México tem que proteger defensoras de direitos humanos, diz relatora da ONU
BR

1 julho 2020

Em comunicado, especialista expressou preocupação com casos de ameaça, intimidação e assassinatos de mulheres ativistas e pediu ao governo mexicano que garanta a integridade física delas.

A relatora especial* sobre a situação das mulheres defensoras de direitos humanos pediu ao governo do México que proteja as ativistas do país de casos de violência.

Em comunicado, Mary Lawlor, disse ter recebido relatos de ameaças e violações, e até casos de assassinatos, de ativistas femininas no México, que pertencem ao Consórcio de Oaxaca. O documento foi endossado por seis outras relatoras independentes.

Impunidade

No México, mãe guarda foto da filha que foi assassinada. , by ONU Mulheres/Ina Riaskov

O Consórcio de Oaxaca, que atual no sul do México, advoga pelos direitos humanos e igualdade de gênero. O Consórcio também luta pelo fim da impunidade de autores de crimes cometidos contra mulheres incluindo o feminicídio.

Objetivo da tarefa |
Extraia, sem nenhuma alteração, o trecho do texto acima sobre as defensoras de direitos humanos no México que vai de "Em comunicado, Mary" até "outras relatoras independentes.".

Registros de uma coleção
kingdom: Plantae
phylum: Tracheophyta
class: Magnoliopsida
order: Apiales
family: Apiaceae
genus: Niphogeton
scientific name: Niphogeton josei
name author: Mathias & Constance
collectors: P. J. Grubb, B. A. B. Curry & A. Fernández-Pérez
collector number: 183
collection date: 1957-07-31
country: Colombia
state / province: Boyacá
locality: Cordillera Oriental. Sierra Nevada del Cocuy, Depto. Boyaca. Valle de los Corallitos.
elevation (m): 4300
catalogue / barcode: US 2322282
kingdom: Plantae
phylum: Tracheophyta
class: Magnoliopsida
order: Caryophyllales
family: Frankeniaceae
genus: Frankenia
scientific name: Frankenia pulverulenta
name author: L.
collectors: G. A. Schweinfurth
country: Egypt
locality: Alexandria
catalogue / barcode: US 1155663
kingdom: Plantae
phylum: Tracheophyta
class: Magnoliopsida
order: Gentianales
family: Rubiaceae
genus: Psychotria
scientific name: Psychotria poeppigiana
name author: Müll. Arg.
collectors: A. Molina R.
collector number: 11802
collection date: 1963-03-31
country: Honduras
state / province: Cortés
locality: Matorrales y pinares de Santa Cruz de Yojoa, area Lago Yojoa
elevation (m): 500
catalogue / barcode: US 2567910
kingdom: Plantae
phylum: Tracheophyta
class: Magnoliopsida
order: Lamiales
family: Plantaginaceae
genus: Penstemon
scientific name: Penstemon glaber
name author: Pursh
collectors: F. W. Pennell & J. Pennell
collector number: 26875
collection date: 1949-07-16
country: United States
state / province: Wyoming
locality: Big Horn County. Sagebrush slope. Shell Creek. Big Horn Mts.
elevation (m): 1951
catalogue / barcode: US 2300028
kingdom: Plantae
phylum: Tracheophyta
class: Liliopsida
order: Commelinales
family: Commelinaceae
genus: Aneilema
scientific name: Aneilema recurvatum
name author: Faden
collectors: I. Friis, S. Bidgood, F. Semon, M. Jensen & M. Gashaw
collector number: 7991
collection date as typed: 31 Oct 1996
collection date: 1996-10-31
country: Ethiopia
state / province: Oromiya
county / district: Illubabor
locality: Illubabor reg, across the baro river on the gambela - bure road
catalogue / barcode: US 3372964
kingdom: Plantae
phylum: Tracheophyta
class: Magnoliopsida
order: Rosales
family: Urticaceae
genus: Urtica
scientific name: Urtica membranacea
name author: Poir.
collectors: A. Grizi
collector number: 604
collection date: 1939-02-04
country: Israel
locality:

Resultado da tarefa |
Em comunicado, Mary Lawlor, disse ter recebido relatos de ameaças e violações, e até casos de assassinatos, de ativistas femininas no México, que pertencem ao Consórcio de Oaxaca. O documento foi endossado por seis outras relatoras independentes.